__Explore the material__:
1. Which operations does the JAF page say JAF lifts to streams?
2. Retype the passage of the JAF page starting at "# Eager evaluation" and ending at "first 10 results.".

__Excerpted text__:
Skip to main content

JAF: Production-Grade Streaming Boolean Algebra Over Nested JSON

JAF (Just Another Flow) is a production-grade streaming data processing system for JSON/JSONL data. It implements boolean algebra over nested JSON structures with lazy evaluation, composable operations, and a fluent API. JAF is the full-featured, battle-tested implementation of the concepts explored in dotsuite.

The Relationship to Dotsuite

Think of it this way:

  • dotsuite: “This is HOW it works” — Pedagogical, simple, learn-by-building
  • JAF: “This is WHAT you use” — Production-ready, feature-complete, battle-tested

JAF implements the highest level of dotsuite’s architecture: boolean algebra over collections of nested documents. Where dotsuite teaches the concepts through isolated, simple tools, JAF combines them into a unified streaming framework optimized for production workloads.

The Boolean Algebra Branch

In dotsuite’s three-pillar architecture (Depth, Truth, Shape), JAF focuses on the collections layer—specifically the boolean wing that provides filtering operations with full boolean algebra:

\[ \text{filter}: (\mathcal{D} \to \mathbb{B}) \to (C \to C) \]

Where:

  • \(\mathcal{D}\) = Document space
  • \(\mathbb{B}\) = Boolean values
  • \(C\) = Collection of documents

JAF lifts boolean operations to streams with:

  • AND: Intersection of filtered streams
  • OR: Union of filtered streams
  • NOT: Complement of filtered stream
  • Composition: Chainable predicates with guaranteed homomorphism

Core Innovation: Lazy Streaming Boolean Algebra

The Problem

Traditional data processing loads entire datasets into memory:

# Eager evaluation - loads everything
all_data = load_json("huge_file.jsonl")
filtered = [d for d in all_data if d['age'] > 25]
mapped = [transform(d) for d in filtered]

This fails on large datasets and wastes resources when you only need the first 10 results.

JAF’s Solution

from jaf import stream

# Lazy evaluation - nothing executes yet
pipeline = stream("huge_file.jsonl") \
    .filter(["gt?", "@age", 25]) \
    .map(transform) \
    .take(10)

# Only processes 10 matching items
for item in pipeline.evaluate():
    process(item)

Key benefits:

  • Constant memory: Processes one item at a time
  • Early termination: Stops after take(10)

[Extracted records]
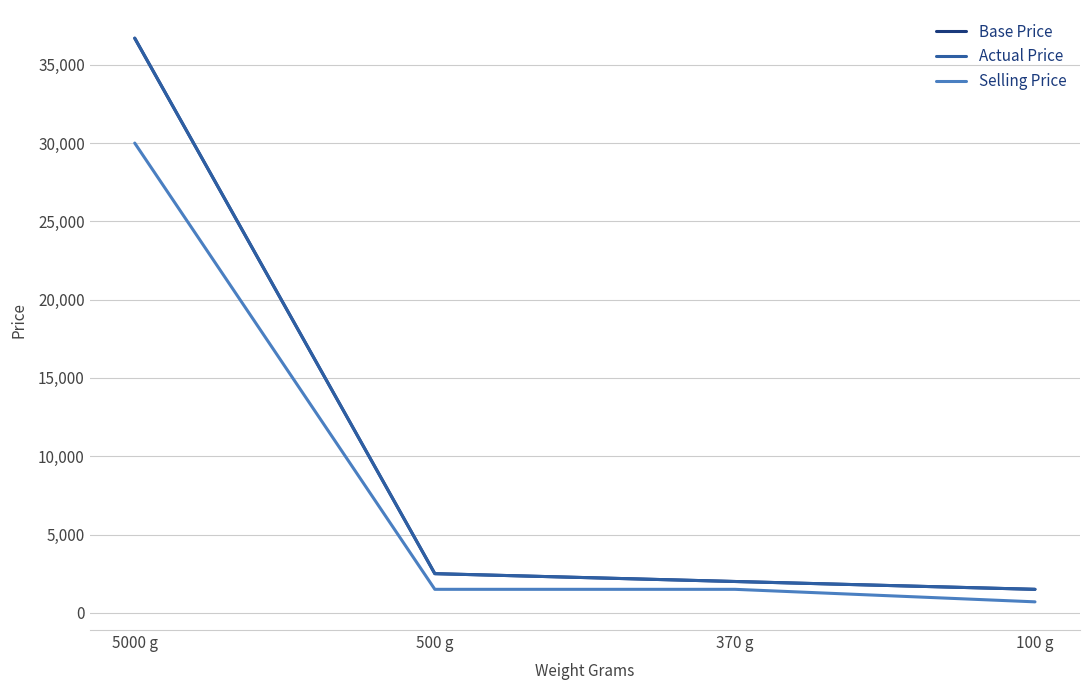

Reading right to left, what are all the values shown in this chart?

Base Price: 1499	1999	2499	36699
Actual Price: 1499	1999	2499	36699
Selling Price: 699	1499	1499	29999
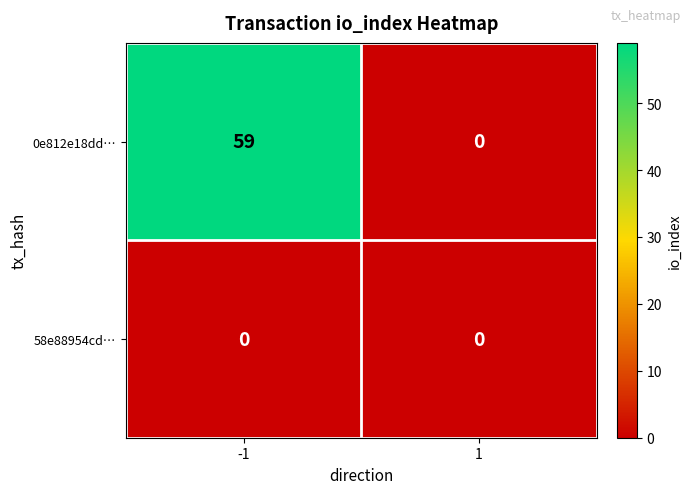

List the series in order of their overall mean, highest first.

0e812e18dd…, 58e88954cd…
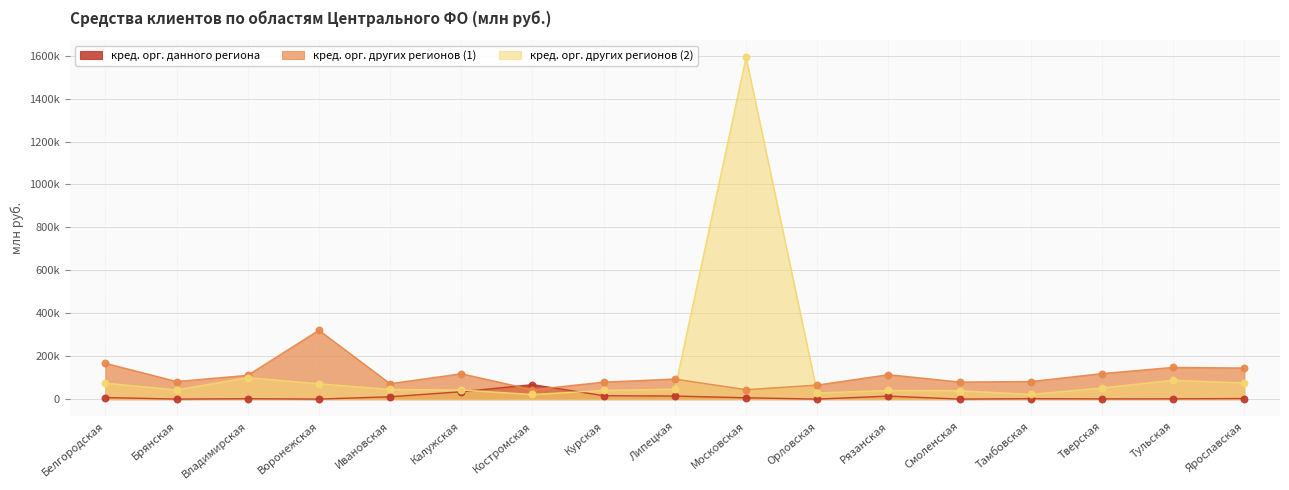

Which series has the largest Y range (max minus min)?

кред. орг. других регионов (2)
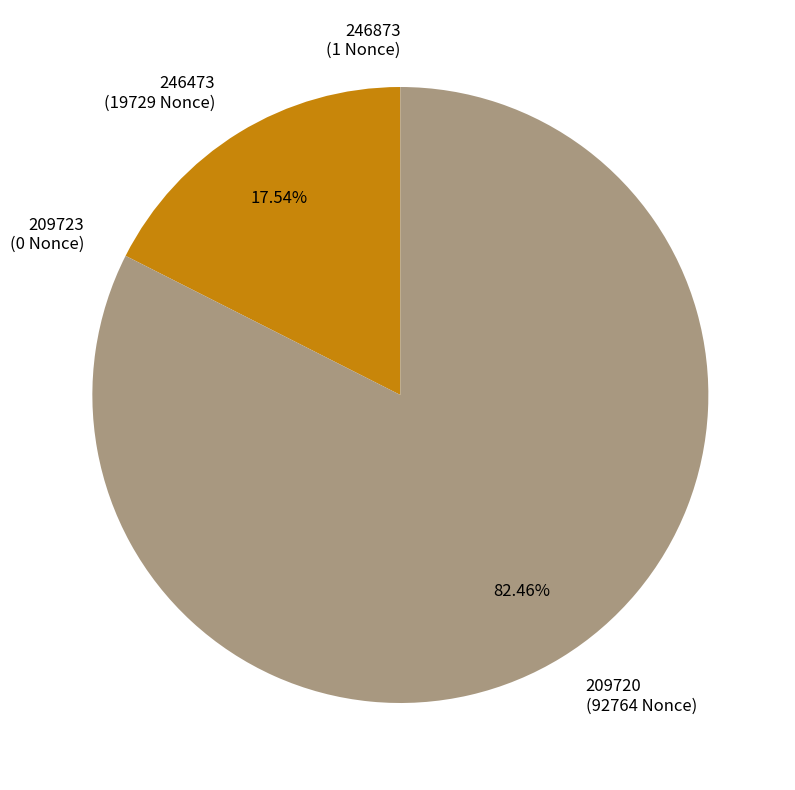

What portion of the pie excludes 246473?

82.5%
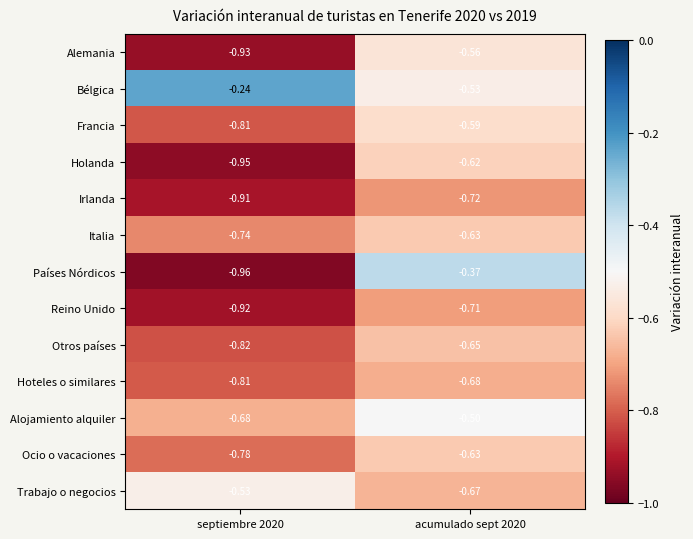

Which series has the largest total across all categories?

Bélgica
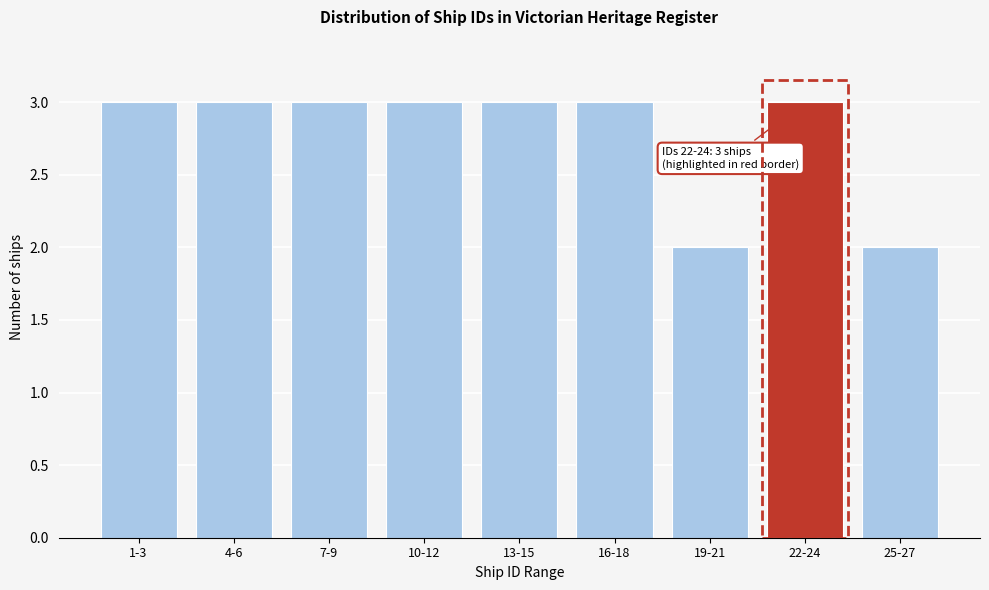

Reading left to right, transcribe all the data shown in this chart.

3	3	3	3	3	3	2	3	2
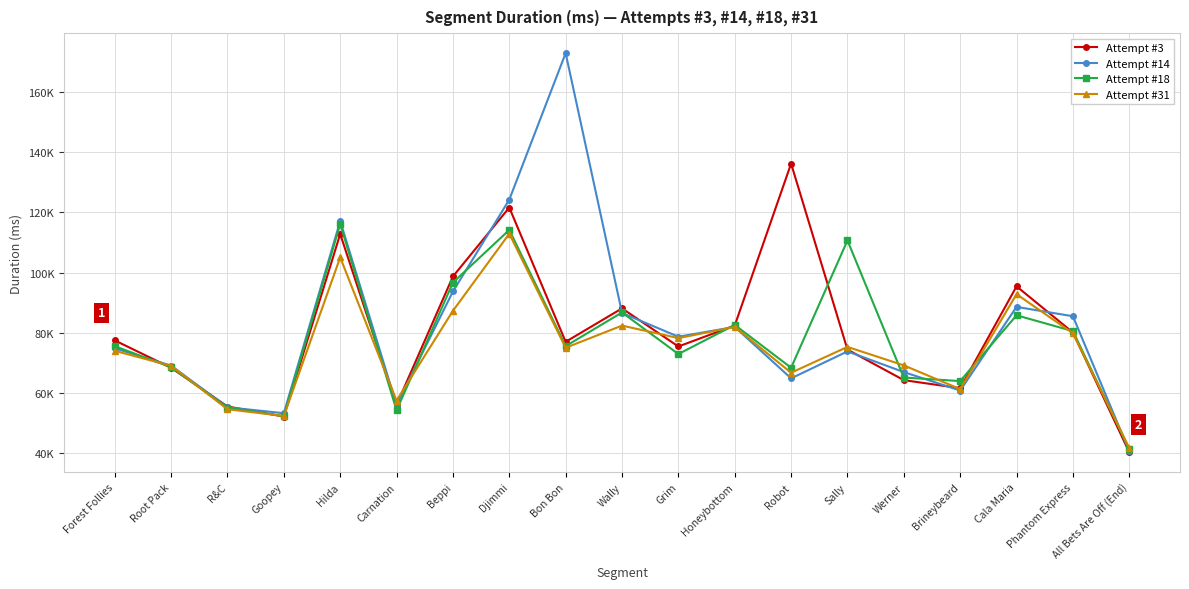

Where does the Attempt #14 series first go above 74855?

Hilda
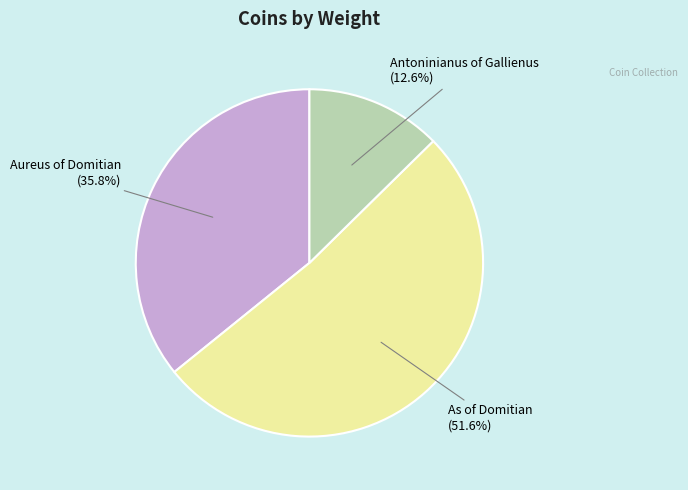

Rank the categories by value from lowest to highest.

Antoninianus of Gallienus, Aureus of Domitian, As of Domitian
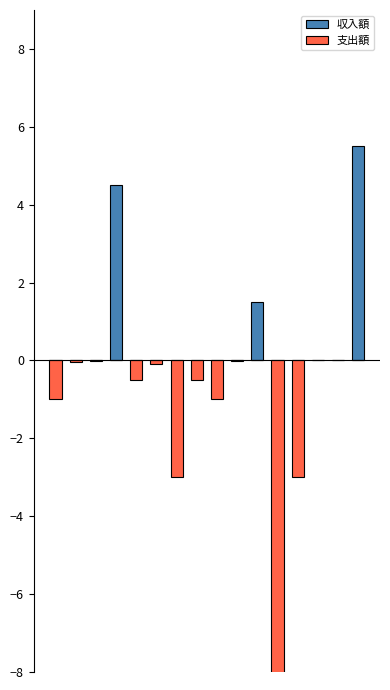

How many values in 収入額 are above zero?

3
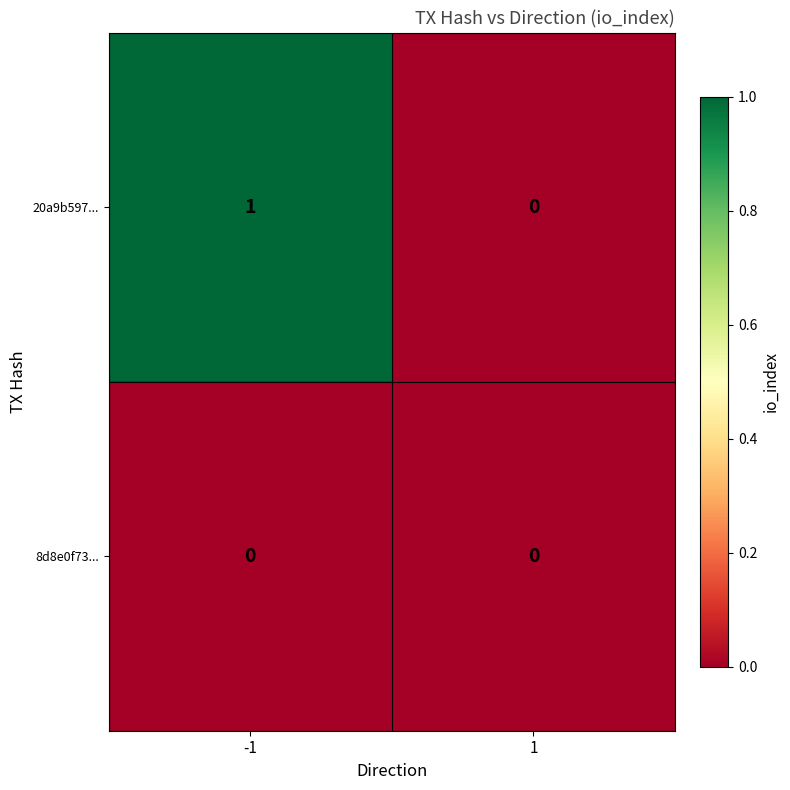

Reading left to right, extract all data points from this chart.

20a9b597...: 1	0
8d8e0f73...: 0	0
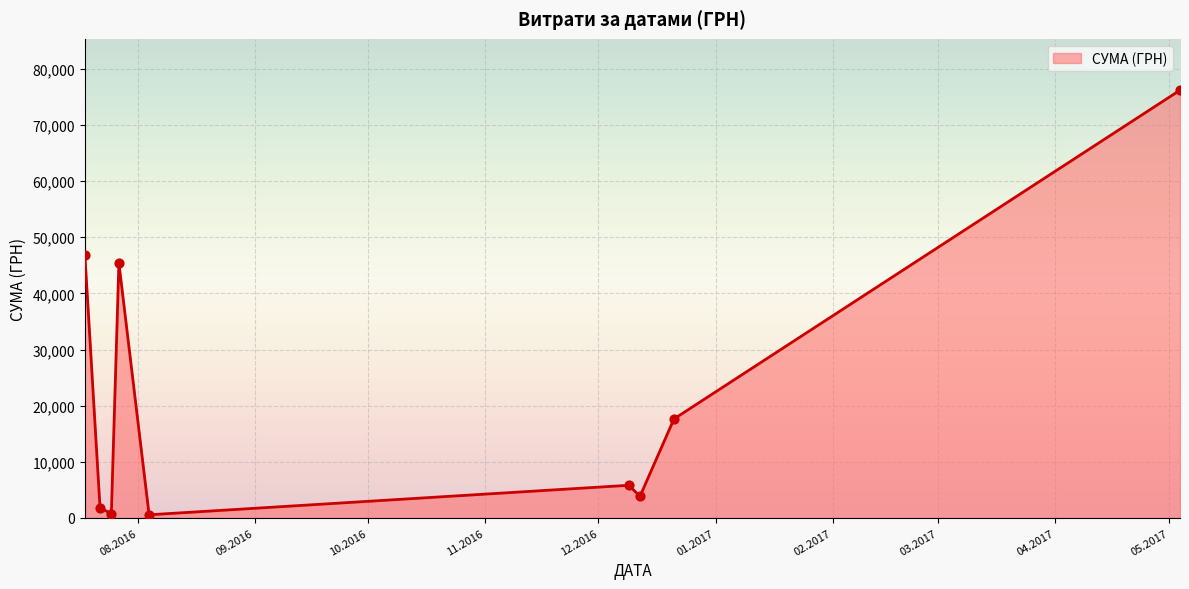

What is the difference between the maximum and minimum values?

75641.3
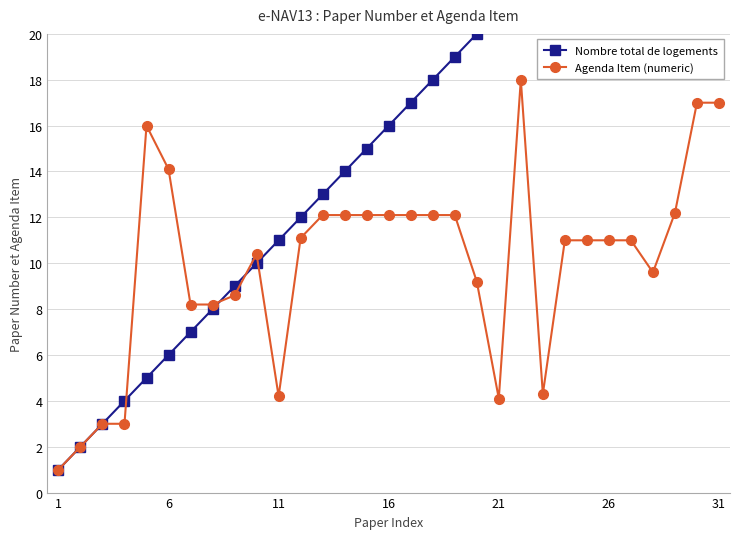

True or false: Nombre total de logements and Agenda Item (numeric) cross at least once.

True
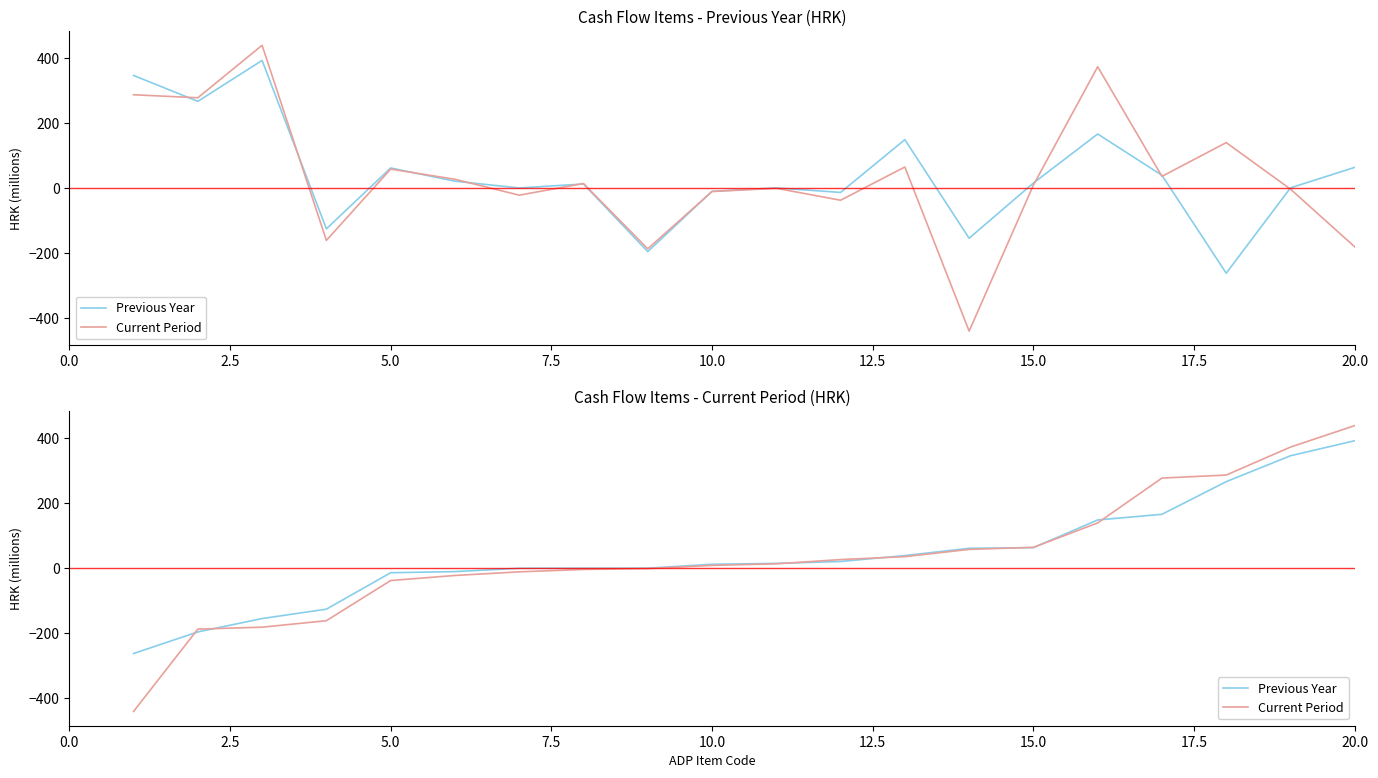

Does the chart display data point markers on the line(s)?

No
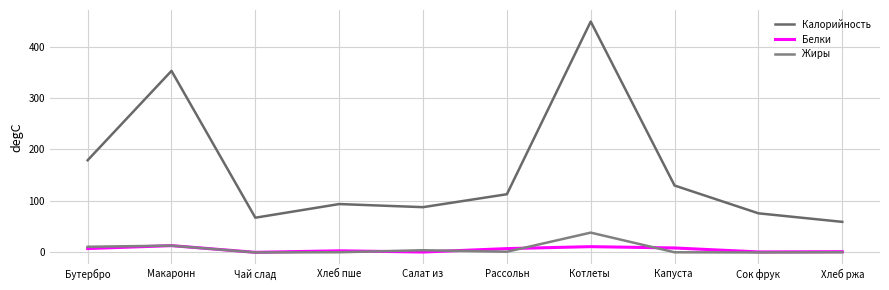

At which category does the chart reach its minimum across all series?

Сок фрук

__Answers for this exercise__:
1. AND, OR, NOT, and Composition.

2.
# Eager evaluation - loads everything
all_data = load_json("huge_file.jsonl")
filtered = [d for d in all_data if d['age'] > 25]
mapped = [transform(d) for d in filtered]

This fails on large datasets and wastes resources when you only need the first 10 results.